Golden festival weekend in prospect

Deborah Husheer
Deborah Husheer
The foliage is golden, the forecast is for fine weather, and the fashion will be of the historical and wearable-art varieties for the annual Arrowtown Autumn Festival, which starts tonight.

Festivities start at 7.30pm with the festival Art Exhibition opening at the Lakes District Museum, and will continue with dozens of music and dance, kids, arts, community, sports, comedy, and dinner events over the following nine days.

Organiser Deborah Husheer yesterday said there were only a few more details to finalise before festivities began.

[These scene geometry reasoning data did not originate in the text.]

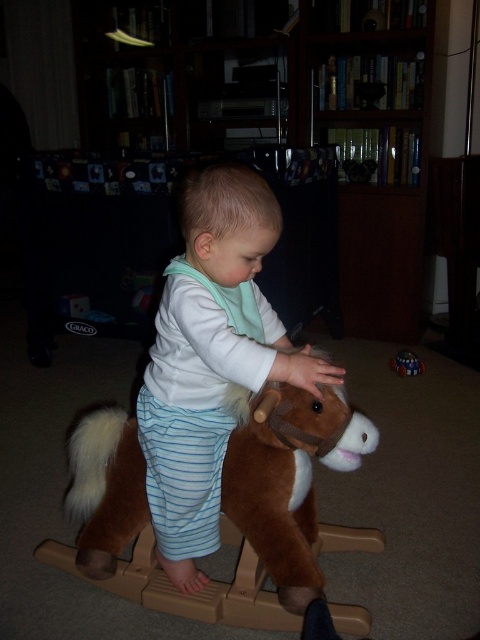
Describe the element at coordinates (286, 115) in the screenshot. I see `wooden bookshelf at upper center` at that location.

Where is `wooden bookshelf at upper center`? wooden bookshelf at upper center is located at coordinates (286, 115).

Can you confirm if white soft toddler at center is positioned below shiny metallic ball at center?

No, white soft toddler at center is not below shiny metallic ball at center.

Does white soft toddler at center lie behind shiny metallic ball at center?

No, white soft toddler at center is closer to the viewer.

Does point (172, 307) come farther from viewer compared to point (396, 355)?

No, it is in front of (396, 355).

This screenshot has height=640, width=480. In order to click on white soft toddler at center in this screenshot , I will do `click(211, 358)`.

Does wooden bookshelf at upper center have a lesser height compared to shiny metallic ball at center?

No.

You are a GUI agent. You are given a task and a screenshot of the screen. Output one action in this format:
    pyautogui.click(x=<x>, y=<y>)
    Task: Click on the wooden bookshelf at upper center
    
    Given the screenshot: What is the action you would take?
    pyautogui.click(x=286, y=115)

Does point (345, 48) come farther from viewer compared to point (408, 371)?

Yes, it is.

You are a GUI agent. You are given a task and a screenshot of the screen. Output one action in this format:
    pyautogui.click(x=<x>, y=<y>)
    Task: Click on the wooden bookshelf at upper center
    
    Given the screenshot: What is the action you would take?
    pyautogui.click(x=286, y=115)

"The forecast is looking really good for the street parade and the market on Saturday, which is the longest day and the highlight of the festival, so we are getting excited," Ms Husheer said.

New to the festival programme this year is an Arts on Tour NZ musical production, Songs My Mother Taught Me, about a 1970s youth determined to escape her sheltered and privileged upbringing by moving to Christchurch to study.

Also new to the event is an "old-fashioned" community picnic, which was to debut last year, but had been rained out.

Ms Husheer said that in addition to all the usual family entertainment, the picnic would feature a "trading post" for parents to bring home-grown fruit and vegetables, jams, preserves, and cakes for bartering.

Also there is the latest presentation from the Arrowtown Entertainers: a Dave Dustan-written, Kate Blackhurst-directed musical called Cribbies, about families who came on holiday in the area in the 1950s, for which attendees are encouraged to come dressed in '50s finery and "party like it's 1959".

Returning due to popular demand is the Art 2 Wear wearable arts show next Friday, which sold out within a week of tickets going on sale.